_PROBLEM SET:_
1. Summarize the Hartford photo blog posts in three sentences.
2. Proceed with the Hartford photo blog from the point at which it stops.

_SUPPLIED PASSAGE:_
--------

Monday, September 30, 2013

Confession Time


When I come across a photographer taking engagement or wedding photographs,
I sometimes raise my camera and take a few of my own.
The brides always look so happy and so pretty.


Is that creepy?  Am I the only one who does it?

Municipal Building, Hartford, Connecticut

Sunday, September 29, 2013

Football


Trinity College played Williams yesterday in Hartford.  Trinity won
20 - 13, for its 48th consecutive home victory.  The last time Trinity
lost a football game in its own stadium was in 2001.


I don't think Willams' coach was yelling at me.
But, it sure felt like it.


Saturday, September 28, 2013

American School for the Deaf



Last year I showed Gallaudet Hall, the main building at the American School for the Deaf.  It has become too expensive to maintain for a declining enrollment of deaf students.  So, the school built a new, smaller building in front of it.  The new building was ready for the start of school and gets good marks from the students.  Gallaudet will be demolished next year.

The central glass structure of the new building recalls Gallaudet's cupola, shown below behind the new building.  The school is trying to figure out if the cupola can be saved and placed elsewhere on the property.


Friday, September 27, 2013

Texting Times Two


The glass of the Gold Building on Hartford's Main Street is very reflective. 

Please visit James' blog Weekend Reflections for more photos with reflections.  

Thursday, September 26, 2013

Another Pink House


Still in Hartford's West End.
This interesting old house on Kenyon Street was recently repainted.  
The painters were not finished in time to show it off for the September "pink" theme 
of the City Daily Photo bloggers.  
But I thought you might like to see it.

--------

_ENTRIES PROVIDED:_
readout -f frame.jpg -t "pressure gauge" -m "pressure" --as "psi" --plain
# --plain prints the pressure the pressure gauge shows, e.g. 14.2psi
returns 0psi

--------

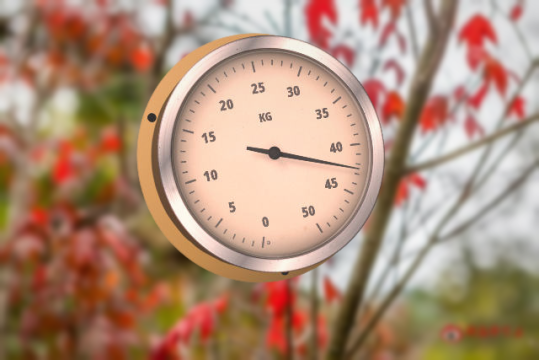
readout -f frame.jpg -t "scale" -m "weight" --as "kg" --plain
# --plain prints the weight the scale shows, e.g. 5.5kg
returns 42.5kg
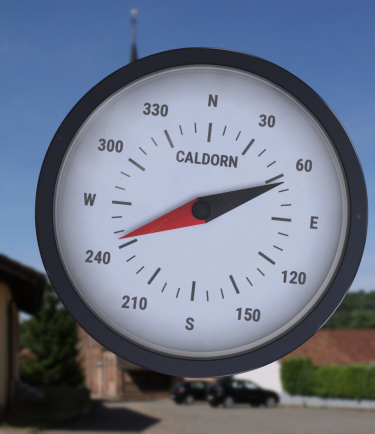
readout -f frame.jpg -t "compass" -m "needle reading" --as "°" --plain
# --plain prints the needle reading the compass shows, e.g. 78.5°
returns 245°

--------

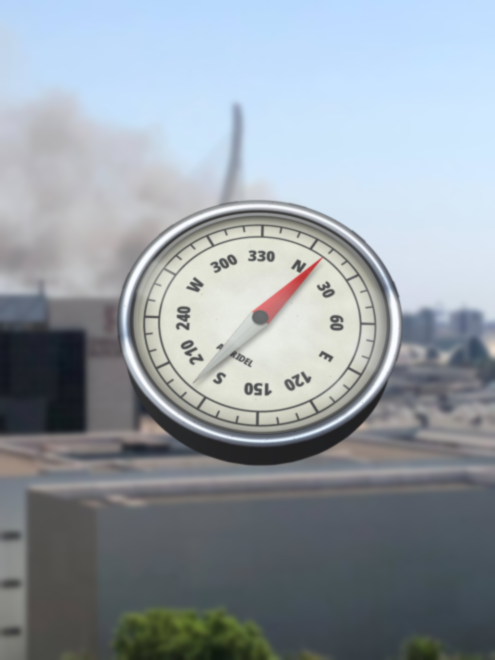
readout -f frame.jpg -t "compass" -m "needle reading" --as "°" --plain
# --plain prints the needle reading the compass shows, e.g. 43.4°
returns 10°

--------

_ANSWERS TO THE PROBLEMS:_
1. In the most recent post, the blogger admits to taking pictures of brides when coming across engagement or wedding photographers and asks whether that is creepy. Earlier posts report Trinity College's 20–13 win over Williams, its 48th consecutive home victory, and explain that the American School for the Deaf has built a smaller new building in front of Gallaudet Hall, which will be demolished, while the school considers saving its cupola. The remaining posts show the reflective glass of the Gold Building on Hartford's Main Street and a recently repainted old house on Kenyon Street in Hartford's West End.

2.
A neighbor told me that eleven different shades of pink were used in the repainting.

Wednesday, September 25, 2013

Back in the West End


Yesterday's houses were from Norwich, but today we are back in Hartford.  
The West End is a pretty neighborhood of houses from the late 19th and early 20th century.
It is not uncommon to find great houses with multiple colors of
paint highlighting the architectural details.




Tuesday, September 24, 2013

Norwich Victorians

These days southeastern Connecticut is struggling.

But, there was a time when Norwich was prosperous.  Entrepreneurs harnessed the energy of local rivers to power textile mills and other manufacturing plants.
While that was going on in the second half of the 1800s, the captains of industry built handsome homes to celebrate their wealth and good fortune.
Most of the grandest homes are still very well kept up, despite the departure of the engines of the region's former prosperity.


Monday, September 23, 2013

High Line Portrait and Mural



One week ago I was in Manhattan and took a walk on the High Line.  Spectacular!!!

These lovely young Chinese women asked me to take their picture with their iPhone.  I did, then I took their picture with my own camera.  I positioned them near this colorful billboard mural, Waking by Gilbert & George (1984).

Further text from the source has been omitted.